In Yuvraj I sense the jaded attitude common to all celebrities. The boredom of a hundred presscons or junkets.

Finally he gets up. As he rises, the crowd lets loose a full-throated roar that reverberates around us. Too late I realise my danger. The metal cage is on the move again and I bounce around like a character in a video game. Too slow and I get hit by the trailing edge. Too fast and I run the risk of getting squashed as Yuvraj lurches from side to side. It is in this moving metal cage with this 1.6-tonne behemoth that you become aware of his sheer size. The details suddenly all add up to form a new picture, something you saw but didn’t understand till now. The glistening sheen of the hide. The beads of moisture on the hair on his head. The rolling eyes. The cascades of turmeric rolling off his flanks, flakes of gold that catch the light and drift like yellow snow. And all around us the incessant baying of the crowds.

The crowd is an animal, but the bull is the bigger animal.

Up front the two handlers struggle — yet it is very clear that they are ‘handling’ Yuvraj only because Yuvraj allows them to. One experimental shake and the handlers are thrown off like flies.

Bande bahut bekaar hain, ” says the owner at my side. Like his buffalo, he seems bored by the hysteria. One word, one touch from him and Yuvraj quietens down immediately. I take advantage of this temporary hiatus and clamber over the railings.

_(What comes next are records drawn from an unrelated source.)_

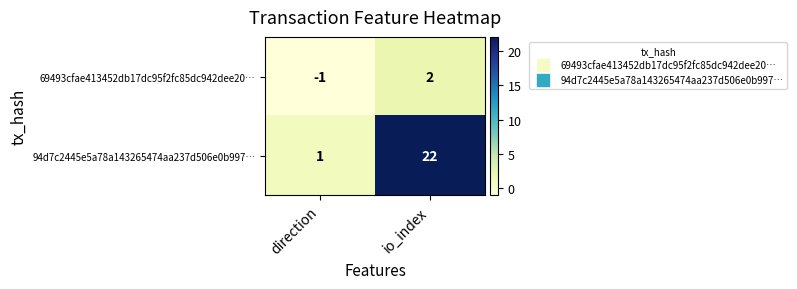

Is it true that 69493cfae413452db17dc95f2fc85dc942dee20… equals 2 at io_index?

True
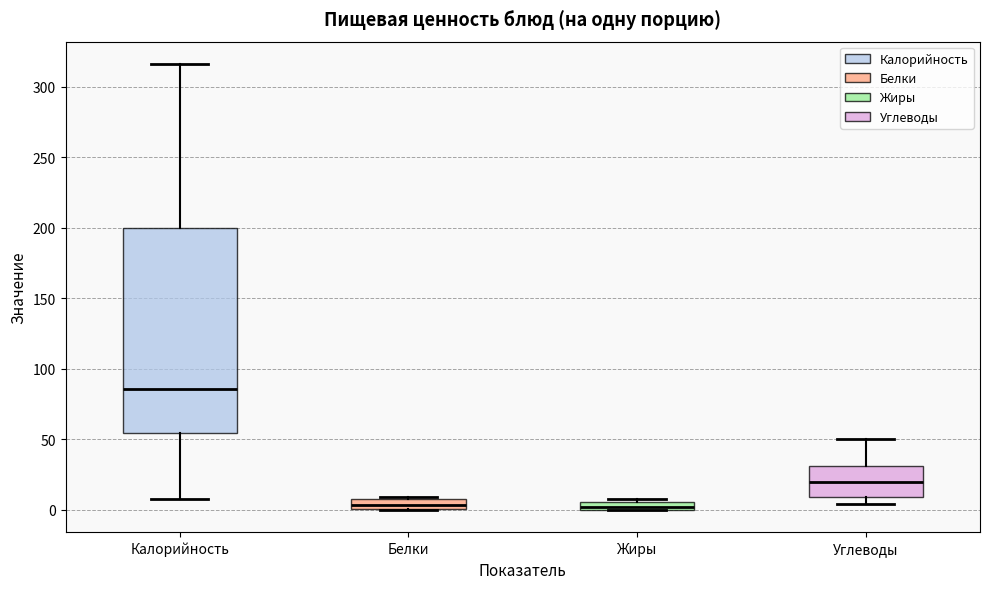

Where is the upper edge of the box for Жиры on the y-axis? The values are not printed on the chart, so give them approximately, as read against the axis.

5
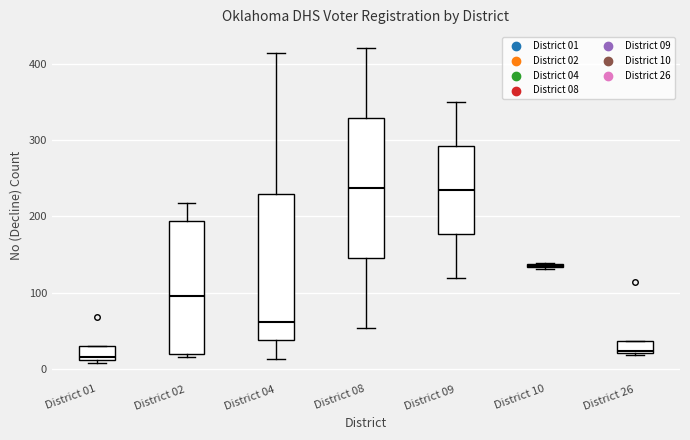

Where is the lower edge of the box for District 26 on the y-axis? The values are not printed on the chart, so give them approximately, as read against the axis.

20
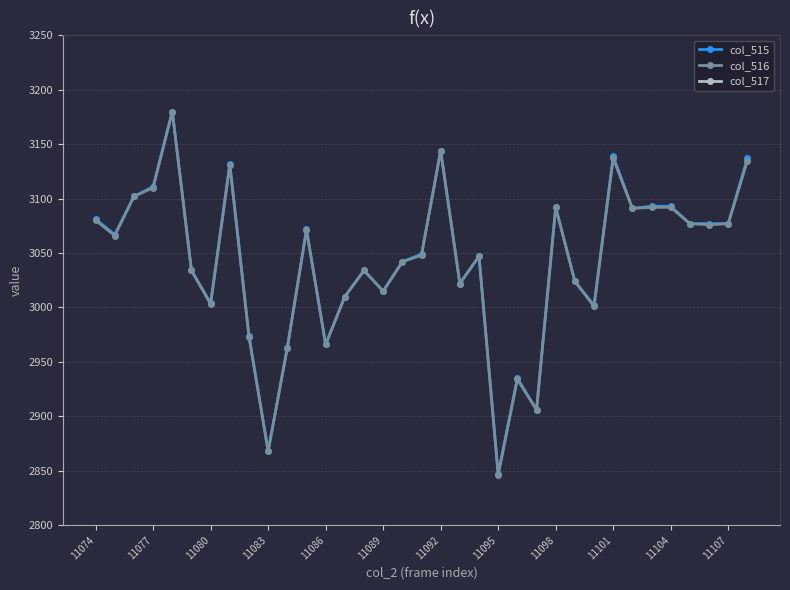

In col_516, how many points are lower than both neighbors (excluding endpoints)?

11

I re-join the photographer. We are exhausted and have already slipped many times in the mounds of dung that suffix the animals. The acrobatics are still ahead of us — where the buffaloes stand on their hind legs and caper. We anchor in a lagoon of bystanders as the river of men and animals flows on. In this stream the black of the buffaloes is a nullity, an absence that denotes a presence. Their silence is a terrible counterpoint to the roar of the crowd. The Lord of Death rides on a buffalo too, I reflect. The last thing you will ever see.